United Airlines says more than 97% of its US-based employees are fully vaccinated against COVID-19 now that there is less than a week left before a deadline to get vaccinated or be fired.
The airline said on Wednesday that the new figure did not include a “small number” of employees seeking medical or religious exemption from vaccination.
“The vaccine requirements are working,” United said in a note to employees.
Eight United Airlines employees based at DFW International Airport are suing the carrier over its vaccination warrant program, the Dallas Morning News reports. Employees are represented by the Dallas law firm Stewart, Wiegand and Owens.
“United’s actions have left plaintiffs with an impossible choice to take the COVID-19 vaccine, to the detriment of their religious beliefs and health, or to lose their livelihood,” say employee lawyers in their lawsuit , which was filed with the federal government. district court in Fort Worth, Texas.
Four of six employees said they requested religious exemptions because of their belief that the vaccines were developed from aborted fetal tissue, one said she was allergic to eggs and penicillin, and another said that ‘he suffered from multiple sclerosis and that his neurologist had recommended not to vaccinate. All were granted exemptions, but were told they would be put on unpaid leave, according to the lawsuit.
United Airlines spokeswoman Leslie Scott said the company “is looking into this complaint in more detail, but at this point we believe it is without merit.”

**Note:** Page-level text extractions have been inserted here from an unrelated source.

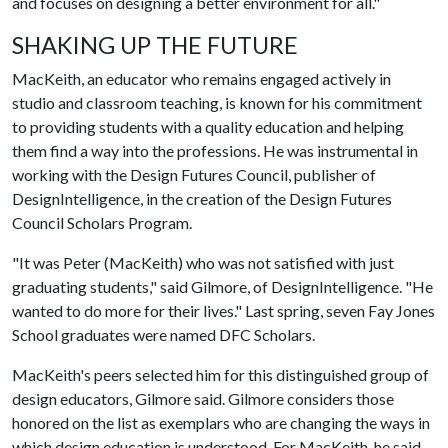
and focuses on designing a better environment for all."
SHAKING UP THE FUTURE
MacKeith, an educator who remains engaged actively in
studio and classroom teaching, is known for his commitment
to providing students with a quality education and helping
them find a way into the professions. He was instrumental in
working with the Design Futures Council, publisher of
DesignIntelligence, in the creation of the Design Futures
Council Scholars Program.
"It was Peter (MacKeith) who was not satisfied with just
graduating students," said Gilmore, of DesignIntelligence. "He
wanted to do more for their lives." Last spring, seven Fay Jones
School graduates were named DFC Scholars.
MacKeith's peers selected him for this distinguished group of
design educators, Gilmore said. Gilmore considers those
honored on the list as exemplars who are changing the ways in
which design education is understood. For MacKeith, he said,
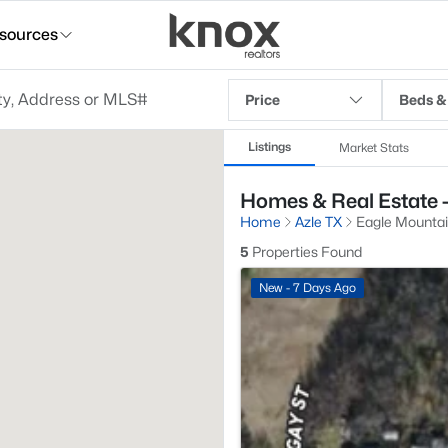
sources
Price
Beds &
Listings
Market Stats
Homes & Real Estate -
Home
Azle TX
Eagle Mountai
5
Properties Found
New - 7 Days Ago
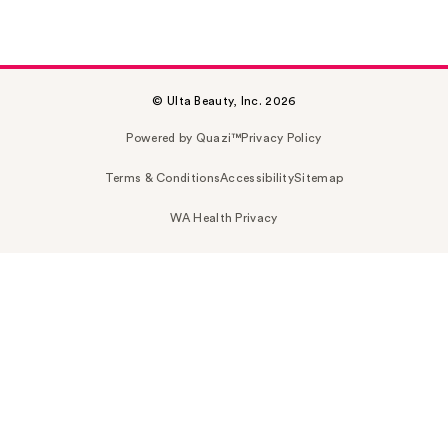
© Ulta Beauty, Inc. 2026
Powered by Quazi™
Privacy Policy
Terms & Conditions
Accessibility
Sitemap
WA Health Privacy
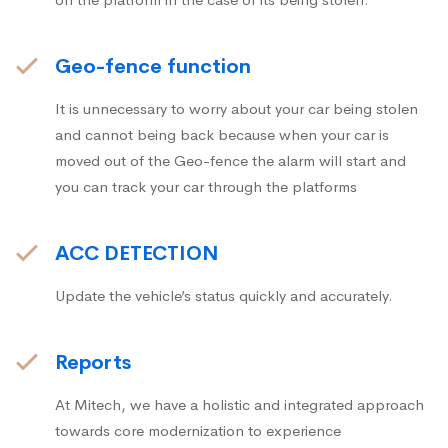
Geo-fence function
It is unnecessary to worry about your car being stolen
and cannot being back because when your car is
moved out of the Geo-fence the alarm will start and
you can track your car through the platforms
ACC DETECTION
Update the vehicle’s status quickly and accurately.
Reports
At Mitech, we have a holistic and integrated approach
towards core modernization to experience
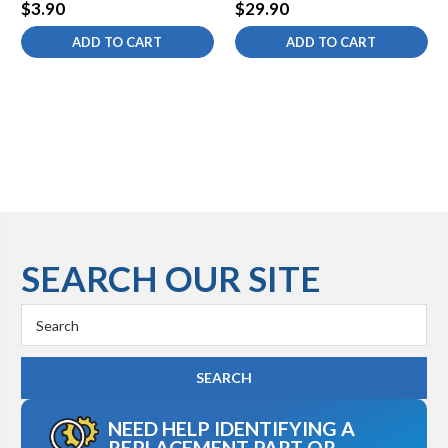
$3.90
$29.90
ADD TO CART
ADD TO CART
SEARCH OUR SITE
Search
Keyword:
NEED HELP IDENTIFYING A
REPLACEMENT PART OR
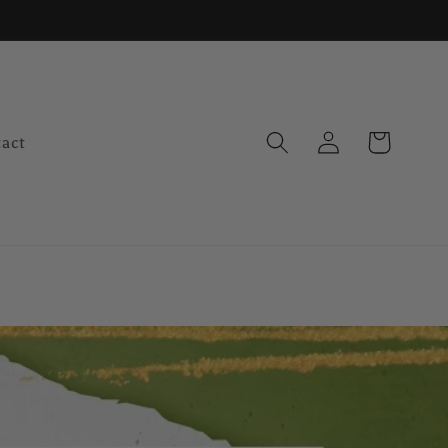
Log
Cart
act
in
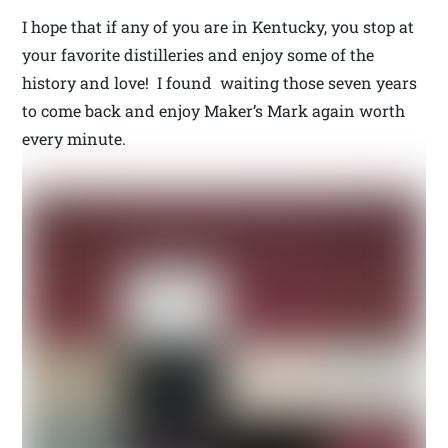
I hope that if any of you are in Kentucky, you stop at
your favorite distilleries and enjoy some of the
history and love! I found waiting those seven years
to come back and enjoy Maker’s Mark again worth
every minute.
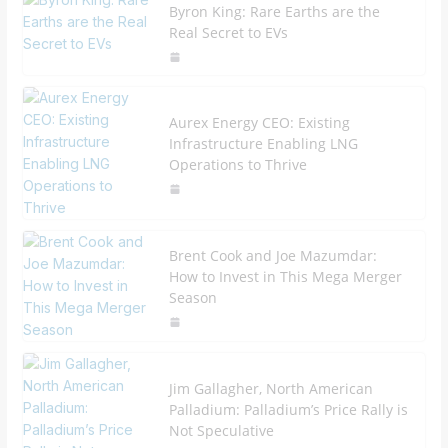
Byron King: Rare Earths are the
Real Secret to EVs
Aurex Energy CEO: Existing
Infrastructure Enabling LNG
Operations to Thrive
Brent Cook and Joe Mazumdar:
How to Invest in This Mega Merger
Season
Jim Gallagher, North American
Palladium: Palladium’s Price Rally is
Not Speculative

The airline said last month that up to 90% of pilots and nearly 80% of flight attendants were vaccinated, but did not give a figure for all U.S. employees at the time.
United have said they will begin dismissal proceedings next Tuesday against employees who have not been vaccinated and have not been granted an exemption.
The airline is one of a small group of companies that announced they would require vaccinations even before September 9, when President Joe Biden issued an executive order ordering employers of more than 100 workers to require vaccinations or weekly tests for the virus.
Last month, United set September 27 – next Monday – as the deadline for its 67,000 US-based employees to be vaccinated or fired. However, employees who unsuccessfully request an exemption may get more time. They will have five weeks after their refusal to be vaccinated.
Chicago-based United declined to give an exact figure for how many workers have requested an exemption and how many have been granted.
Employees who obtain an exemption will be placed on leave as of October 2. Some could return if they wear masks and are tested weekly, although the timing of their return is uncertain.